With cyber security, the common maxim today is a chain is only as strong as its weakest link, and when it comes to supply chains, this could be practically anywhere. Businesses need to ask themselves what and where the soft spots in the armour are, and if anything can be done to manage those risks.
Today’s attackers are always on the lookout for new ways to infiltrate businesses and get their hands on their sensitive data, and are finding entry points through vendors and third-party partners. This means that all businesses, even the ones with the best security tools and solutions in place must seriously consider how well they are able to defend against threats that are introduced by third-party suppliers.
This lesson came into sharp focus in December 2020, when IT monitoring and management solutions company SolarWinds, was the subject of a breach that spread to its clients and went undetected for months. The malefactors behind the attack were able spy on several top-tier private companies such as cyber security giant FireEye, Microsoft, and several US Government agencies, including the Department of Homeland Security and the Treasury Department.

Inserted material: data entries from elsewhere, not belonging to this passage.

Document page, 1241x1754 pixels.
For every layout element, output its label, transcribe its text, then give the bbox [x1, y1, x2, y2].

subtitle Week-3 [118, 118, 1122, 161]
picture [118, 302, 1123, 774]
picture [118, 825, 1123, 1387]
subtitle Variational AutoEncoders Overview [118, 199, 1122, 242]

Updates to the company’s Orion software application were trojanised, turning it into a back door that could communicate with third-party servers.
While this was far from the first supply chain attack, it was definitely the one that made the world sit up and take notice. It was described as 11 out of 10, and many security experts said the impact will be far ranging, lost lasting and much worse than we think.
The attack in 2013 against retail giant Target is another prime example. Bad actors compromised systems at one of the company’s suppliers, then used the application’s trusted status to get a foothold in the retailers network and compromise sensitive information.
Unfortunately, as well protected as an organisation is, it has no control over the security measures implemented by its supply chain, and hackers realise that by attacking the weakest links within the company’s network, they can not only go after multiple targets at once, they can wreak major havoc, and slip through the security nets while doing so.
These attacks, which can take months to detect, can result in personal data being compromised, operations being halted or disrupted, money being stolen, massive fines being levied against the company, and its reputation being destroyed.
So how can these attacks be prevented? Well, while there’s no silver bullet, there are a few ways company's can lessen the chances. Firstly, prevent shadow IT by minimising the number of users that are allowed to install unapproved apps, which will shrink the attack surface. Review access to confidential data - no user should have access to anything they don’t strictly need in order to do their jobs. Known as the principle of least privilege, this works because the fewer people have access to data, the lower the risk of a supply chain attack being successful.
Finally, implement cyber security awareness training. All users within your organisation and your supply chain need to understand how data breaches can occur and how they can help pinpoint threats and prevent attacks. Training should educate users on various aspects of cyber security, including password security, social engineering, company policies, phishing and suchlike. The more users understand these threats, the faster they will react in the event of an incident, and the better protected your network will be.